Images with bounding boxes:
· · ·

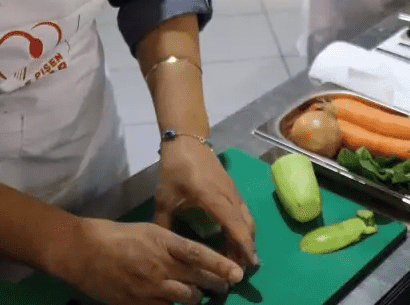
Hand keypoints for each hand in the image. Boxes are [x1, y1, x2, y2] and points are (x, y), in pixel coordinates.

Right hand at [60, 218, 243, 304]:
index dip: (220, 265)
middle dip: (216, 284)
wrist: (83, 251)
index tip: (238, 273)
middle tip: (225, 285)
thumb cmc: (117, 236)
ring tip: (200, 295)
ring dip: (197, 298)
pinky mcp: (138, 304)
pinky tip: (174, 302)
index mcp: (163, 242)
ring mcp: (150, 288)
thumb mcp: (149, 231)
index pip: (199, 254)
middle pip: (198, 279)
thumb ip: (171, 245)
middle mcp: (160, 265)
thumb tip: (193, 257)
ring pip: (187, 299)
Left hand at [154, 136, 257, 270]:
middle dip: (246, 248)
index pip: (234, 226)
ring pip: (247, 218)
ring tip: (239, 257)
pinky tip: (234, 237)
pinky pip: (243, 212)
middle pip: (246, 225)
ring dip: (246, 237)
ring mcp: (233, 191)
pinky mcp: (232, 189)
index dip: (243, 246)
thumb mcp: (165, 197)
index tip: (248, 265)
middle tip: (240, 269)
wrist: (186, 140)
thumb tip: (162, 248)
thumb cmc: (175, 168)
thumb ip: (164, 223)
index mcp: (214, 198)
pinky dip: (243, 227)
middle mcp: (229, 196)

· · ·

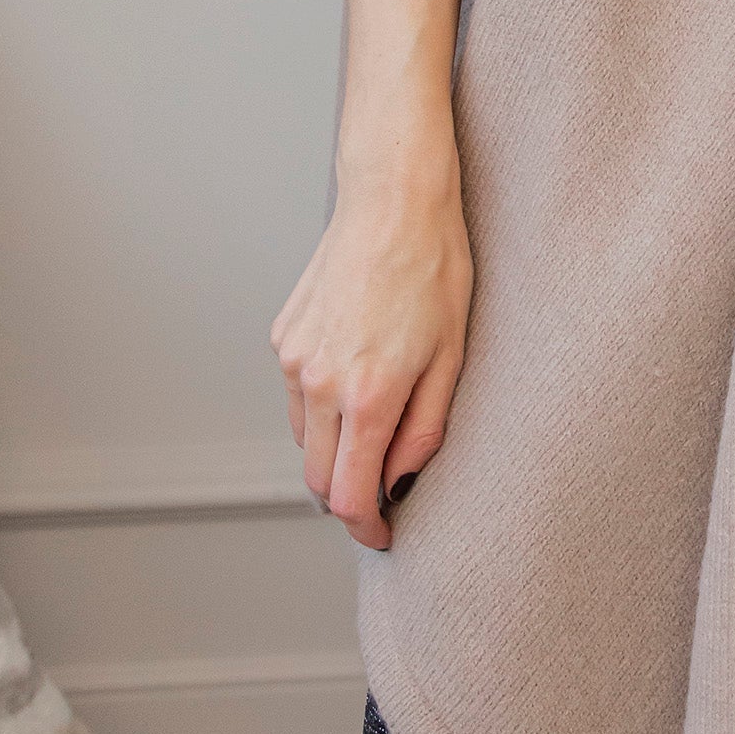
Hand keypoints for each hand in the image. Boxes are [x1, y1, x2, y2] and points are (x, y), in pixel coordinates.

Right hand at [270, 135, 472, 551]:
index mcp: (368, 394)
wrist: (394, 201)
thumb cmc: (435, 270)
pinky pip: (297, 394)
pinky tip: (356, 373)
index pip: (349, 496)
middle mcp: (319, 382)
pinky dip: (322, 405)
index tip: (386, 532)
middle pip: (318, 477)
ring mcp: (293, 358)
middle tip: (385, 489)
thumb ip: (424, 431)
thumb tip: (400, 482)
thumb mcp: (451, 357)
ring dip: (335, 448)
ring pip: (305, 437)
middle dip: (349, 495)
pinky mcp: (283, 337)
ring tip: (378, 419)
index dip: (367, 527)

· · ·

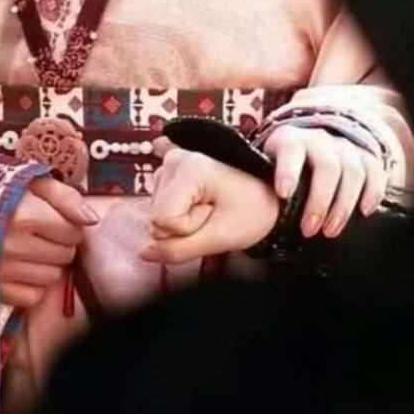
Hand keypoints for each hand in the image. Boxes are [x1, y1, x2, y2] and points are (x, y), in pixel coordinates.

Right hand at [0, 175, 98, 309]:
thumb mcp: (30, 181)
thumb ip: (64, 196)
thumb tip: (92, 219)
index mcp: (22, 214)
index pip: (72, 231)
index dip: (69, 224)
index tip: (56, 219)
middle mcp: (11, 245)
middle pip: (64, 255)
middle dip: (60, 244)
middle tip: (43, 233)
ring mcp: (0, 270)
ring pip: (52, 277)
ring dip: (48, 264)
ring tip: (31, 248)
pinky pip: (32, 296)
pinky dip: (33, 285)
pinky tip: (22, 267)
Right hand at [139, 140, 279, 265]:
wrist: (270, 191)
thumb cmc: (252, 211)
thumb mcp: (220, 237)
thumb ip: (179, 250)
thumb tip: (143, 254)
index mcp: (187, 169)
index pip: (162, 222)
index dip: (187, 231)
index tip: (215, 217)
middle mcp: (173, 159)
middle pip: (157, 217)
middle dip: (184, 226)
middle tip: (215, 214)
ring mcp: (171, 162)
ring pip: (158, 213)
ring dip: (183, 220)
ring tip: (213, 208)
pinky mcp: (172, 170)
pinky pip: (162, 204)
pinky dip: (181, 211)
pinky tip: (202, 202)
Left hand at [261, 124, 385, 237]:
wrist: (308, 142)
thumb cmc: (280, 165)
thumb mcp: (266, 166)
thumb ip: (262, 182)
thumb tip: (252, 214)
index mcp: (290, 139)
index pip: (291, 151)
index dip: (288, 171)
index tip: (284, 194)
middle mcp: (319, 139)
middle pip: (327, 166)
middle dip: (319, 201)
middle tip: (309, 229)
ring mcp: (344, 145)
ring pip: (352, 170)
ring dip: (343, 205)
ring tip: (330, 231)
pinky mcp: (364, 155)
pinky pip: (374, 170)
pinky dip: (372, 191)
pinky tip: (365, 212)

· · ·

Would you retype the lines above from the one with "thumb mcp: (266, 166)" down to the one with "pinky tip: (365, 212)", word for word, both ends included and no other lines?

thumb mcp: (266, 166)
thumb ip: (262, 182)
thumb tip: (252, 214)
index mcp: (290, 139)
index pip: (291, 151)
index dip: (288, 171)
index tip: (284, 194)
middle mcp: (319, 139)
middle pip: (327, 166)
middle dip: (319, 201)
middle tip: (309, 229)
ring mcp: (344, 145)
ring pip: (352, 170)
ring dip: (343, 205)
ring tip: (330, 231)
pinky mcp: (364, 155)
pinky pip: (374, 170)
pinky dip: (372, 191)
pinky tip: (365, 212)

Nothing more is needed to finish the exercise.